WHAT YOU HAVE TO DO »
From the entries below, return only the lines starting at the one that contains "2. **Peer Review**: At" and ending at the one that contains "- Use consistent colors", exactly as they stand.

DATA EXCERPTS »
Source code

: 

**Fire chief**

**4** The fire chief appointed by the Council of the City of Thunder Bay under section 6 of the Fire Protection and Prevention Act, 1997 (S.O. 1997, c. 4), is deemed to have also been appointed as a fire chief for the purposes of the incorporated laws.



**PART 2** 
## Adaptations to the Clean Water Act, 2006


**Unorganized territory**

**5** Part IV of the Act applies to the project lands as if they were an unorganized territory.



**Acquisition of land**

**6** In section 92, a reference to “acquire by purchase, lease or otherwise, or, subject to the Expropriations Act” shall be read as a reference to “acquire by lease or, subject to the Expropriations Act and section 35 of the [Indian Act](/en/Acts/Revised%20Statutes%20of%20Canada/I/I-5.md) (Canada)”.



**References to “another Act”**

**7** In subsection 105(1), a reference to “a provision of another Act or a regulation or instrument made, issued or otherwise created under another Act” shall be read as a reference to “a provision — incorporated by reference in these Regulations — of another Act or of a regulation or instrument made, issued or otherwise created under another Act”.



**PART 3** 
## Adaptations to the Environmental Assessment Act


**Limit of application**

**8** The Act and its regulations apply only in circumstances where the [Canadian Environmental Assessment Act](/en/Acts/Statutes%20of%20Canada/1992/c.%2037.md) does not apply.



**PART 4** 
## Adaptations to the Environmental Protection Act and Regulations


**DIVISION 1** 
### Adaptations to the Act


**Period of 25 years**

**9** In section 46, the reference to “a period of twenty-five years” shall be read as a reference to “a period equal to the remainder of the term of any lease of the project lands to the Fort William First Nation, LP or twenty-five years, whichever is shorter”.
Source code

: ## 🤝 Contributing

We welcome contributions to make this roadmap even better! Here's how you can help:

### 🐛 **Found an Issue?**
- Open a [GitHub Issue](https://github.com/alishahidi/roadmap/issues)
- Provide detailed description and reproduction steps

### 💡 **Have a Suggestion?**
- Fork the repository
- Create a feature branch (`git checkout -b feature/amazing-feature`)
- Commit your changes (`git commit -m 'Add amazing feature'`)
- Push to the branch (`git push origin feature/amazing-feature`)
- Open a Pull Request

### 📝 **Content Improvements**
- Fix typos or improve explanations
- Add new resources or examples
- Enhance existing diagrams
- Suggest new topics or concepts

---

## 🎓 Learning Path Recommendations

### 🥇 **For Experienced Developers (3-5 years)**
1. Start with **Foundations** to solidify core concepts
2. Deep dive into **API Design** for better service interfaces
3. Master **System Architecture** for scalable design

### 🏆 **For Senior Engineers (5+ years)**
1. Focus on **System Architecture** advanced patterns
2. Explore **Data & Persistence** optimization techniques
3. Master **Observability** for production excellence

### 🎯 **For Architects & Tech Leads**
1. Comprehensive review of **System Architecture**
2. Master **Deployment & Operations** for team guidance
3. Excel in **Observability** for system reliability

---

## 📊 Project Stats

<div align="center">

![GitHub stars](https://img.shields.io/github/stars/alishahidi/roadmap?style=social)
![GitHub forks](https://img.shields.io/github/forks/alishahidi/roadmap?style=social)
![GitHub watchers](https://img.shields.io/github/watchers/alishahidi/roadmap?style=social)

==

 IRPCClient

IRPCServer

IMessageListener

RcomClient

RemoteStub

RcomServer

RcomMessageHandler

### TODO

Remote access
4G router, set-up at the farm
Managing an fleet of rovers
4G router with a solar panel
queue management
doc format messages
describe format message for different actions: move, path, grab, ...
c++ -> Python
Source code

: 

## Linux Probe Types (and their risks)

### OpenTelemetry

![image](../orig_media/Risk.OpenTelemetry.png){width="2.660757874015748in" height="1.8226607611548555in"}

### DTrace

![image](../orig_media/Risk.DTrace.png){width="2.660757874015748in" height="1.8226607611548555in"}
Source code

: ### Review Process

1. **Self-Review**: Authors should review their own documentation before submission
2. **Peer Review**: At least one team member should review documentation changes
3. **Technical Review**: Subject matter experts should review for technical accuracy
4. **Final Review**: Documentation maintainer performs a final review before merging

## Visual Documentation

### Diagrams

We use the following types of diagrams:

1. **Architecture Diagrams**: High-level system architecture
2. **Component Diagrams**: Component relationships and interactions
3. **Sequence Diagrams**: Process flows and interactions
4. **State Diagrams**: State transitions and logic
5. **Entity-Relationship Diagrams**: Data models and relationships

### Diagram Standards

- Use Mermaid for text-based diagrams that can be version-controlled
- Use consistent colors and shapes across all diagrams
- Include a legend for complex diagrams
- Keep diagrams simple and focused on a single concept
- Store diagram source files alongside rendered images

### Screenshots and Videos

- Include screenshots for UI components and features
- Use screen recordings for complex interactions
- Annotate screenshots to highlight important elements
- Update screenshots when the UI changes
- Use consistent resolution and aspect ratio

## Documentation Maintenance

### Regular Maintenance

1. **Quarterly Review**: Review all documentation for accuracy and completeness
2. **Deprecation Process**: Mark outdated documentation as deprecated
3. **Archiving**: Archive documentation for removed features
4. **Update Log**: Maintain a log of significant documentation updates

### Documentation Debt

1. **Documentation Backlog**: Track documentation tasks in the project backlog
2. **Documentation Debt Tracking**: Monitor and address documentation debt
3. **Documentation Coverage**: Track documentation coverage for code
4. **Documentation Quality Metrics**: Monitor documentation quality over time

THE ANSWER »
2. **Peer Review**: At least one team member should review documentation changes
3. **Technical Review**: Subject matter experts should review for technical accuracy
4. **Final Review**: Documentation maintainer performs a final review before merging

## Visual Documentation

### Diagrams

We use the following types of diagrams:

1. **Architecture Diagrams**: High-level system architecture
2. **Component Diagrams**: Component relationships and interactions
3. **Sequence Diagrams**: Process flows and interactions
4. **State Diagrams**: State transitions and logic
5. **Entity-Relationship Diagrams**: Data models and relationships

### Diagram Standards

- Use Mermaid for text-based diagrams that can be version-controlled
- Use consistent colors and shapes across all diagrams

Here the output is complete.